▸ Recorded data
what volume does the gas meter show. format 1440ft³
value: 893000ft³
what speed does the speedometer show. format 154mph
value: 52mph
* * *
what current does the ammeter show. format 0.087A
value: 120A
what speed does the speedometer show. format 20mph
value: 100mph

▸ Requirement
Please arrange the material, everything from the line containing "what speed does the speedometer show. format 154mph" down to the line containing "value: 52mph", as a two-column CSV with the headers input and output. Put each text to be answered in input and its answer in output, one row per pair, each as a single quoted field with line breaks replaced by spaces.

▸ Your response
input,output
"what speed does the speedometer show. format 154mph value:","52mph"